Um blogue escrito por três pares de mãos separados por águas atlânticas. Uma viagem com escalas no Rio de Janeiro, em Londres e Senhora da Hora.
segunda-feira, novembro 17, 2003
De olhos bem fechados
Por vezes tenho a sensação de ver os filmes de olhos bem fechados. Apreciei "Kill Bill", como já aqui escrevi. Depois li que o Carlos Vaz Marques achou o filme "oco", sem substância. Valorizo profundamente o trabalho de CVM e, portanto, se calhar o problema é meu.
Hoje aconteceu o mesmo com "Dogville". Chamaram-me atenção para o texto de Augusto M. Seabra nas páginas do Publico, divulgado no passado dia 10 de Outubro. Bem, a sua coluna "Inclinacões" simplesmente arrasa com von Trier. Diz que o cara não fez rigorasamente nada que prestasse (excepto "Ondas de Paixão"). E acusa esta última obra de ser "um programa ético sobre a miséria humana", uma "teologia de pacotilha", "um antiamericanismo cultural". Enfim, eu não reparei em nada disso quando vi o filme. Mais uma vez, o problema dever ser meu.

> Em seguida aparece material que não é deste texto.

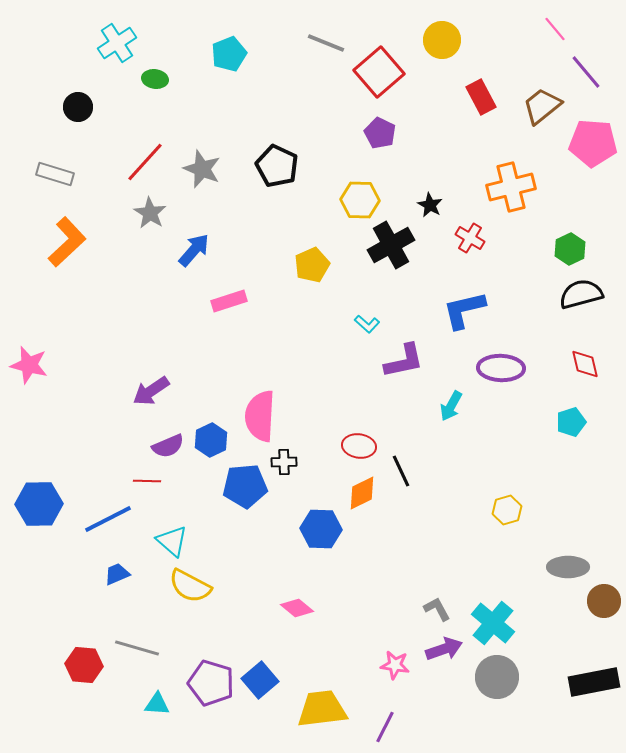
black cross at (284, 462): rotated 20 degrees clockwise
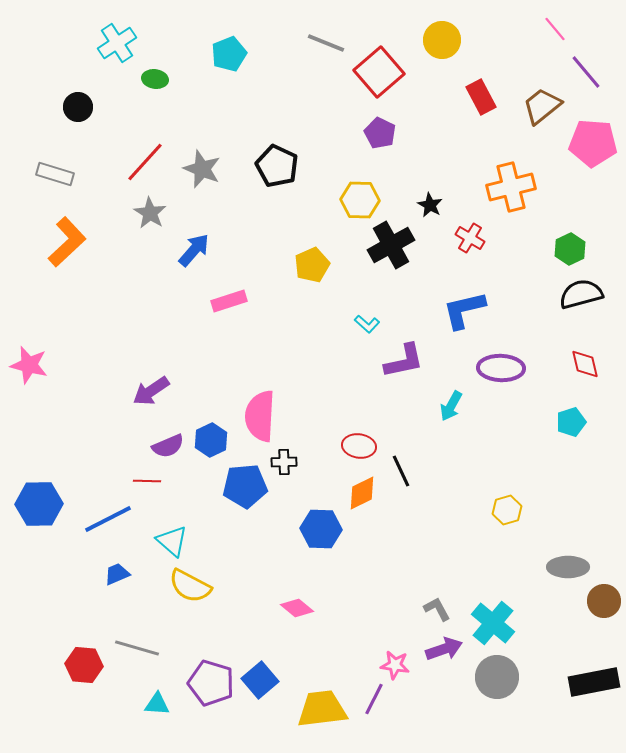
purple line at (385, 727): moved 11 px left, 28 px up
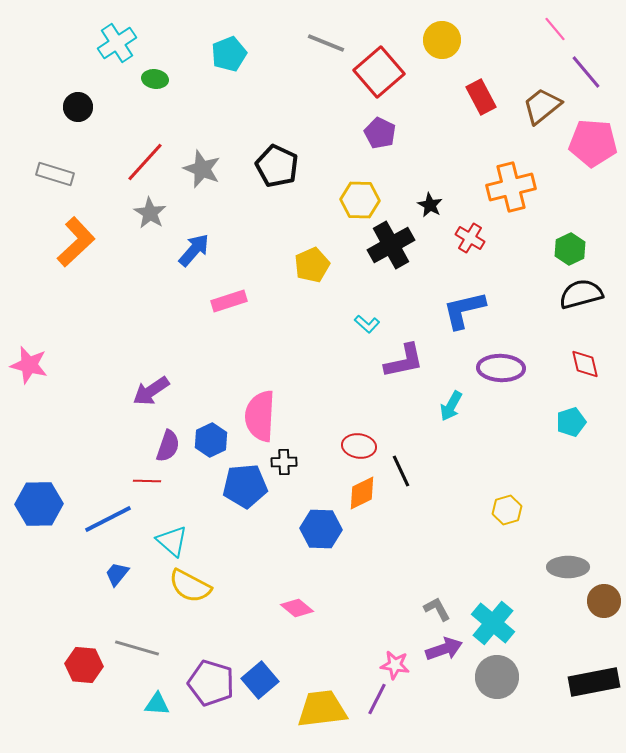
orange L-shape at (67, 242): moved 9 px right
purple semicircle at (168, 446): rotated 48 degrees counterclockwise
blue trapezoid at (117, 574): rotated 28 degrees counterclockwise
purple line at (374, 699): moved 3 px right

No meu modesto ponto de vista, von Trier causa uma estranheza no seu "Dogville" - a aldeia marcada a giz no chão - para depois conduzir o seu espectador à sua própria condição humana. Queremos vingar Nicole Kidman todo o tempo, mas, por outro lado, sabemos perfeitamente que é dessa maldade que somos feitos. "Dogville" fala também de como acolhemos o estranho que chega à nossa aldeia, de como sugamos dele tudo aquilo que podemos e como o tememos ou o dispensamos quando nos convém. Não é assim quando falamos de imigração? Não é isso que criticamos em Bush e na sua politiquinha western "dead-or-alive"?

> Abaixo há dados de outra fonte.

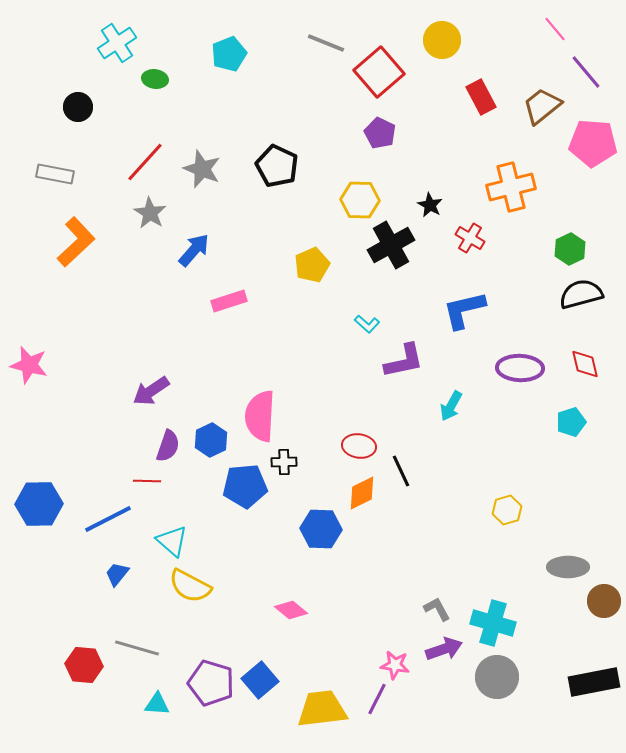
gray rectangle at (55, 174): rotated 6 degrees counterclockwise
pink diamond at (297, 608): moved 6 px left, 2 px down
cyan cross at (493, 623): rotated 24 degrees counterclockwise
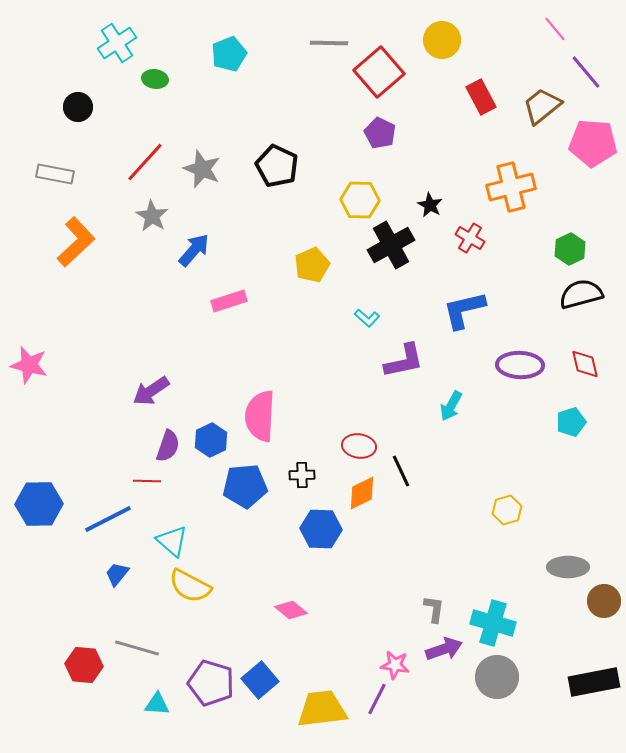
gray line at (326, 43): moved 3 px right; rotated 21 degrees counterclockwise
gray star at (150, 213): moved 2 px right, 3 px down
cyan L-shape at (367, 324): moved 6 px up
purple ellipse at (520, 368): moved 3 px up
black cross at (284, 462): moved 18 px right, 13 px down
gray L-shape at (437, 609): moved 3 px left; rotated 36 degrees clockwise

Vasco Câmara escreveu no Y que "Dogville" é "um tratado filosófico, pessimista, sobre a bestialidade humana, quando os homens estão isolados do mundo e vivem segundo as suas próprias leis, como se fossem deuses de uma moral que inventaram". Ora, mas não é exactamente isso que criticamos na administração Bush? Eu também nunca pus os pés nos EUA e penso isso mesmo sobre este Governo (e não sobre o povo americano, o que seria uma generalização burra).
A crítica antiamericana, contudo, é o que menos me interessa em "Dogville". Despertou mais os meus sentidos aquilo que se prende com a crueldade humana. E com a capacidade criativa do realizador. O que von Trier fez ao gizar uma aldeia nas Montanhas Rochosas, nos anos 30, foi imaginar uma história num lugar. Não é o que todos fazem? Quando falamos de arte cinematográfica não nos reportamos para o pacto da representação? Pois bem, ao saber que von Trier treme só pensar em entrar num avião e que, por isso mesmo, nunca foi à terra do Tio Sam, eu fiquei ainda mais contente!

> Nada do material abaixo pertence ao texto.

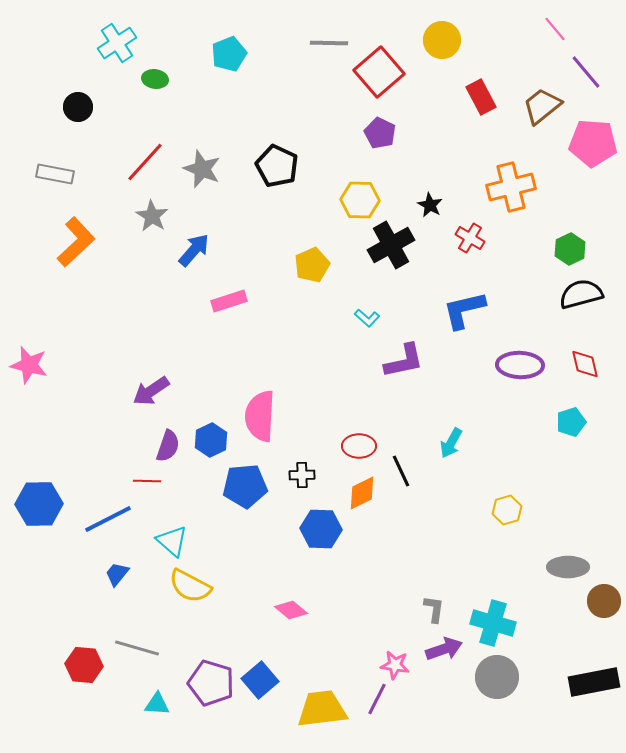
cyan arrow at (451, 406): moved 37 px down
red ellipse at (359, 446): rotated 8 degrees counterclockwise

Isso quer dizer que "Dogville" nasce de uma imagem mental, por vezes contaminada por estereótipos ou pela inexperiência do lugar, é certo, mas obviamente liberta do passo irreversível que é o conhecimento. Pois é sabido que não se pode "des-saber" algo que já se conhece, não se pode anular um acontecimento já transcorrido. Nunca ter estado nos EUA permite um sem número de possibilidades de representação desse mesmo país e, por outro lado, não reduz o criador à angústia de estar a ser influenciado pela parte que conheceu de um todo.
Lars von Trier encerra em "Dogville" uma imagem própria, parcial dos EUA - é a primeira fita de uma trilogia - que, na minha opinião, é tão legítima como tantos outros retratos que já se fizeram sobre os Estados Unidos, tanto no cinema como na literatura.